Feature engineering transforms business data into features suitable for training.
Example:
var featurePipeline =
mlContext.Transforms.Concatenate(
"Features",
nameof(SalesData.Price),
nameof(SalesData.Quantity));
Output:
Price = 100
Quantity = 5
Features = [100, 5]
Common Feature Operations
- Concatenation
- Text embeddings
- Category encoding
- Feature scaling
- Feature selection
4. Training Layer
The trainer learns patterns from historical data.
ML.NET supports:
- Regression
- Classification
- Recommendation
- Clustering
- Anomaly detection
Example:
var trainer =
mlContext.Regression.Trainers.Sdca(
labelColumnName: "Revenue",
featureColumnName: "Features");
Pipeline assembly:
var pipeline =
featurePipeline.Append(trainer);
Architecture
Features
│
▼
Trainer
│
▼
Trained Model
The result is an ITransformer, which contains the learned model.
5. Model Fitting
The pipeline is trained using the Fit() method.

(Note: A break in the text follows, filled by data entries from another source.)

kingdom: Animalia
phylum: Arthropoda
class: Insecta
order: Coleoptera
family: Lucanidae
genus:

var model = pipeline.Fit(trainingData);
What happens internally:
Training Data
│
▼
Transformations
│
▼
Feature Extraction
│
▼
Learning Algorithm
│
▼
Trained Model
Output:
ITransformer model
This object contains:
- Transformation logic
- Learned parameters
- Prediction workflow
6. Model Evaluation
Evaluation measures model quality.
Example for regression:
var predictions =
model.Transform(testData);
var metrics =
mlContext.Regression.Evaluate(
predictions,
labelColumnName: "Revenue");
Metrics may include:
- R² Score
- RMSE
- MAE
Architecture:
Test Data
│
▼
Model
│
▼
Predictions
│
▼
Metrics
7. Model Persistence
After training, the model can be saved for later use.
mlContext.Model.Save(
model,
trainingData.Schema,
"model.zip");
Loading:
var loadedModel =
mlContext.Model.Load(
"model.zip",
out var schema);
Architecture:
Trained Model
│
▼
model.zip
│
▼
Deployment
8. Prediction Layer
The trained model generates predictions on new data.
Single Prediction
var predictionEngine =
mlContext.Model.CreatePredictionEngine
<SalesData, SalesPrediction>(model);
var result =
predictionEngine.Predict(new SalesData
{
Price = 100,
Quantity = 10
});
Batch Prediction
var predictions =
model.Transform(newData);
Architecture:
New Data
│
▼
Transformers
│
▼
Trained Model
│
▼
Prediction
Complete ML.NET Pipeline Architecture
┌──────────────────┐
│ Raw Dataset │
└────────┬─────────┘
│
▼
┌──────────────────┐
│ IDataView Loader │
└────────┬─────────┘
│
▼
┌──────────────────┐
│ Data Cleaning │
│ Normalization │
│ Encoding │
└────────┬─────────┘
│
▼
┌──────────────────┐
│ Feature Creation │
│ Features Column │
└────────┬─────────┘
│
▼
┌──────────────────┐
│ ML Trainer │
│ (SDCA/FastTree) │
└────────┬─────────┘
│
▼
┌──────────────────┐
│ Trained Model │
│ ITransformer │
└────────┬─────────┘
│
▼
┌──────────────────┐
│ Evaluation │
│ Metrics │
└────────┬─────────┘
│
▼
┌──────────────────┐
│ Save Model │
└────────┬─────────┘
│
▼
┌──────────────────┐
│ Predictions │
└──────────────────┘
Key Architectural Components
| Component | Purpose |
|---|---|
MLContext |
Entry point for all ML.NET operations |
IDataView |
Data pipeline abstraction |
| Transformers | Data preparation and feature engineering |
| Estimators | Define training operations |
| Trainers | Learn patterns from data |
ITransformer |
Trained model representation |
| Evaluators | Measure model performance |
| Prediction Engine | Generates predictions |
The most important architectural concept in ML.NET is that a pipeline combines data transformations and model training into a single reusable workflow, ensuring the exact same preprocessing steps are applied during both training and prediction.